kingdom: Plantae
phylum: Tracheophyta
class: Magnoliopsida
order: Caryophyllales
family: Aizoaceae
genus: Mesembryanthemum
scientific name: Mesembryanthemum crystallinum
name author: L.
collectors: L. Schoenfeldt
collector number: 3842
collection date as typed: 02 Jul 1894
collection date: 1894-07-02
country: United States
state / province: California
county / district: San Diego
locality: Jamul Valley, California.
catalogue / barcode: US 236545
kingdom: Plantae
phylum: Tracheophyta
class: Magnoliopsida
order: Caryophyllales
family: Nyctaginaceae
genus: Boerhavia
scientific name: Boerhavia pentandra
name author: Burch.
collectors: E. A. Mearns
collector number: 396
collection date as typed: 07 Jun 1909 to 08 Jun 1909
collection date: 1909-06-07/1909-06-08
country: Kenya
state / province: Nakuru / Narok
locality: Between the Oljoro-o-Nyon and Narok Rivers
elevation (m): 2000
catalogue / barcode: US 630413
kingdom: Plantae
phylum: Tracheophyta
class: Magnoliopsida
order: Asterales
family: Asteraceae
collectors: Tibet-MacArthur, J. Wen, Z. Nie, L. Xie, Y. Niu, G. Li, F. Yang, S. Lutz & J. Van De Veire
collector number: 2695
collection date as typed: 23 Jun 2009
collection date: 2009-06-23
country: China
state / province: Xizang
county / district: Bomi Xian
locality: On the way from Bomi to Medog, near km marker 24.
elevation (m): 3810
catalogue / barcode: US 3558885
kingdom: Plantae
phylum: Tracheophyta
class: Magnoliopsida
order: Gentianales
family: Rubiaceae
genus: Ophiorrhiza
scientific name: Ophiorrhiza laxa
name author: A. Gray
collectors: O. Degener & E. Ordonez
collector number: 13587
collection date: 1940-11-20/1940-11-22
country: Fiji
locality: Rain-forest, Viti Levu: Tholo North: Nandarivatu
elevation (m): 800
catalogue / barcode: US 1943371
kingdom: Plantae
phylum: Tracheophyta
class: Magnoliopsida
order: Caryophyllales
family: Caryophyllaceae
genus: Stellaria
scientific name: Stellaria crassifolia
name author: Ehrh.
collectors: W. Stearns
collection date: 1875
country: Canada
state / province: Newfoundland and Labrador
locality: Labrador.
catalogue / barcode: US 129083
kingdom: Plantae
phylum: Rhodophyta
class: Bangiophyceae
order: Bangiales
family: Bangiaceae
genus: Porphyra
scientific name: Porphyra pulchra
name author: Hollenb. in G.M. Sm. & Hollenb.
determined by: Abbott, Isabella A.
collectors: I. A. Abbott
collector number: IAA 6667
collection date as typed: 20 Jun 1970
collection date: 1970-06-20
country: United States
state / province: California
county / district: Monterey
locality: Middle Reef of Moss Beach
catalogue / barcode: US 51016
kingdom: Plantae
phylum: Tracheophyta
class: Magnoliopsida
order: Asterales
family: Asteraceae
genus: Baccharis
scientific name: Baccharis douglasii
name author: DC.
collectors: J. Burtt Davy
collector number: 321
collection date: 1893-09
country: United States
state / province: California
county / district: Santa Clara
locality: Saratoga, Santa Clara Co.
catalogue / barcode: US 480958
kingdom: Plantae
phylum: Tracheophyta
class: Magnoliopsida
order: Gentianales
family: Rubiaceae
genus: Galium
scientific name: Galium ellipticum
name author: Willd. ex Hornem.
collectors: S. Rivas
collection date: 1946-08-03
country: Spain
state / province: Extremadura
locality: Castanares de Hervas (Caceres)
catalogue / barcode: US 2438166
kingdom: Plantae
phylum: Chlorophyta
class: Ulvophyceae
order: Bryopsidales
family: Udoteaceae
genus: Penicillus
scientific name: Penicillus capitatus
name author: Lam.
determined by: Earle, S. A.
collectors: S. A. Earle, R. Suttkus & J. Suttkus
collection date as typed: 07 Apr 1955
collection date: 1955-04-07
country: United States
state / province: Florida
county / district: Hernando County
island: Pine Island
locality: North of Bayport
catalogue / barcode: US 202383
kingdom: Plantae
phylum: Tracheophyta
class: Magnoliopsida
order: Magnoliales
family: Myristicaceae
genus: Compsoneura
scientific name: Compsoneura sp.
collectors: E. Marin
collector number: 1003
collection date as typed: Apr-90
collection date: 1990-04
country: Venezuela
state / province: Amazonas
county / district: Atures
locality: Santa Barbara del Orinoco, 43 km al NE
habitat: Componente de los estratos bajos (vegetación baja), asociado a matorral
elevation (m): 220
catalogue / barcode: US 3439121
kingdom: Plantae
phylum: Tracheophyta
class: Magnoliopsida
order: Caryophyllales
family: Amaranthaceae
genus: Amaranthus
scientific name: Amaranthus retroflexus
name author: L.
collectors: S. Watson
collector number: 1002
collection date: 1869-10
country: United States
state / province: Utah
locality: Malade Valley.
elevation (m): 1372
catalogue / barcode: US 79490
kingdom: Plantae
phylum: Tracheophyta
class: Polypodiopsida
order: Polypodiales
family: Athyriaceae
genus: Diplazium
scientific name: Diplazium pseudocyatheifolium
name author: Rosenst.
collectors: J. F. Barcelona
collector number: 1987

AIM:
Turn all of the lines above into a numbered list, leaving out any blank lines.

WRITTEN RESPONSE:
1. kingdom: Plantae
2. phylum: Tracheophyta
3. class: Magnoliopsida
4. order: Caryophyllales
5. family: Aizoaceae
6. genus: Mesembryanthemum
7. scientific name: Mesembryanthemum crystallinum
8. name author: L.
9. collectors: L. Schoenfeldt
10. collector number: 3842
11. collection date as typed: 02 Jul 1894
12. collection date: 1894-07-02
13. country: United States
14. state / province: California
15. county / district: San Diego
16. locality: Jamul Valley, California.
17. catalogue / barcode: US 236545
18. kingdom: Plantae
19. phylum: Tracheophyta
20. class: Magnoliopsida
21. order: Caryophyllales
22. family: Nyctaginaceae
23. genus: Boerhavia
24. scientific name: Boerhavia pentandra
25. name author: Burch.
26. collectors: E. A. Mearns
27. collector number: 396
28. collection date as typed: 07 Jun 1909 to 08 Jun 1909
29. collection date: 1909-06-07/1909-06-08
30. country: Kenya
31. state / province: Nakuru / Narok
32. locality: Between the Oljoro-o-Nyon and Narok Rivers
33. elevation (m): 2000
34. catalogue / barcode: US 630413
35. kingdom: Plantae
36. phylum: Tracheophyta
37. class: Magnoliopsida
38. order: Asterales
39. family: Asteraceae
40. collectors: Tibet-MacArthur, J. Wen, Z. Nie, L. Xie, Y. Niu, G. Li, F. Yang, S. Lutz & J. Van De Veire
41. collector number: 2695
42. collection date as typed: 23 Jun 2009
43. collection date: 2009-06-23
44. country: China
45. state / province: Xizang
46. county / district: Bomi Xian
47. locality: On the way from Bomi to Medog, near km marker 24.
48. elevation (m): 3810
49. catalogue / barcode: US 3558885
50. kingdom: Plantae
51. phylum: Tracheophyta
52. class: Magnoliopsida
53. order: Gentianales
54. family: Rubiaceae
55. genus: Ophiorrhiza
56. scientific name: Ophiorrhiza laxa
57. name author: A. Gray
58. collectors: O. Degener & E. Ordonez
59. collector number: 13587
60. collection date: 1940-11-20/1940-11-22
61. country: Fiji
62. locality: Rain-forest, Viti Levu: Tholo North: Nandarivatu
63. elevation (m): 800
64. catalogue / barcode: US 1943371
65. kingdom: Plantae
66. phylum: Tracheophyta
67. class: Magnoliopsida
68. order: Caryophyllales
69. family: Caryophyllaceae
70. genus: Stellaria
71. scientific name: Stellaria crassifolia
72. name author: Ehrh.
73. collectors: W. Stearns
74. collection date: 1875
75. country: Canada
76. state / province: Newfoundland and Labrador
77. locality: Labrador.
78. catalogue / barcode: US 129083
79. kingdom: Plantae
80. phylum: Rhodophyta
81. class: Bangiophyceae
82. order: Bangiales
83. family: Bangiaceae
84. genus: Porphyra
85. scientific name: Porphyra pulchra
86. name author: Hollenb. in G.M. Sm. & Hollenb.
87. determined by: Abbott, Isabella A.
88. collectors: I. A. Abbott
89. collector number: IAA 6667
90. collection date as typed: 20 Jun 1970
91. collection date: 1970-06-20
92. country: United States
93. state / province: California
94. county / district: Monterey
95. locality: Middle Reef of Moss Beach
96. catalogue / barcode: US 51016
97. kingdom: Plantae
98. phylum: Tracheophyta
99. class: Magnoliopsida
100. order: Asterales
101. family: Asteraceae
102. genus: Baccharis
103. scientific name: Baccharis douglasii
104. name author: DC.
105. collectors: J. Burtt Davy
106. collector number: 321
107. collection date: 1893-09
108. country: United States
109. state / province: California
110. county / district: Santa Clara
111. locality: Saratoga, Santa Clara Co.
112. catalogue / barcode: US 480958
113. kingdom: Plantae
114. phylum: Tracheophyta
115. class: Magnoliopsida
116. order: Gentianales
117. family: Rubiaceae
118. genus: Galium
119. scientific name: Galium ellipticum
120. name author: Willd. ex Hornem.
121. collectors: S. Rivas
122. collection date: 1946-08-03
123. country: Spain
124. state / province: Extremadura
125. locality: Castanares de Hervas (Caceres)
126. catalogue / barcode: US 2438166
127. kingdom: Plantae
128. phylum: Chlorophyta
129. class: Ulvophyceae
130. order: Bryopsidales
131. family: Udoteaceae
132. genus: Penicillus
133. scientific name: Penicillus capitatus
134. name author: Lam.
135. determined by: Earle, S. A.
136. collectors: S. A. Earle, R. Suttkus & J. Suttkus
137. collection date as typed: 07 Apr 1955
138. collection date: 1955-04-07
139. country: United States
140. state / province: Florida
141. county / district: Hernando County
142. island: Pine Island
143. locality: North of Bayport
144. catalogue / barcode: US 202383
145. kingdom: Plantae
146. phylum: Tracheophyta
147. class: Magnoliopsida
148. order: Magnoliales
149. family: Myristicaceae
150. genus: Compsoneura
151. scientific name: Compsoneura sp.
152. collectors: E. Marin
153. collector number: 1003
154. collection date as typed: Apr-90
155. collection date: 1990-04
156. country: Venezuela
157. state / province: Amazonas
158. county / district: Atures
159. locality: Santa Barbara del Orinoco, 43 km al NE
160. habitat: Componente de los estratos bajos (vegetación baja), asociado a matorral
161. elevation (m): 220
162. catalogue / barcode: US 3439121
163. kingdom: Plantae
164. phylum: Tracheophyta
165. class: Magnoliopsida
166. order: Caryophyllales
167. family: Amaranthaceae
168. genus: Amaranthus
169. scientific name: Amaranthus retroflexus
170. name author: L.
171. collectors: S. Watson
172. collector number: 1002
173. collection date: 1869-10
174. country: United States
175. state / province: Utah
176. locality: Malade Valley.
177. elevation (m): 1372
178. catalogue / barcode: US 79490
179. kingdom: Plantae
180. phylum: Tracheophyta
181. class: Polypodiopsida
182. order: Polypodiales
183. family: Athyriaceae
184. genus: Diplazium
185. scientific name: Diplazium pseudocyatheifolium
186. name author: Rosenst.
187. collectors: J. F. Barcelona
188. collector number: 1987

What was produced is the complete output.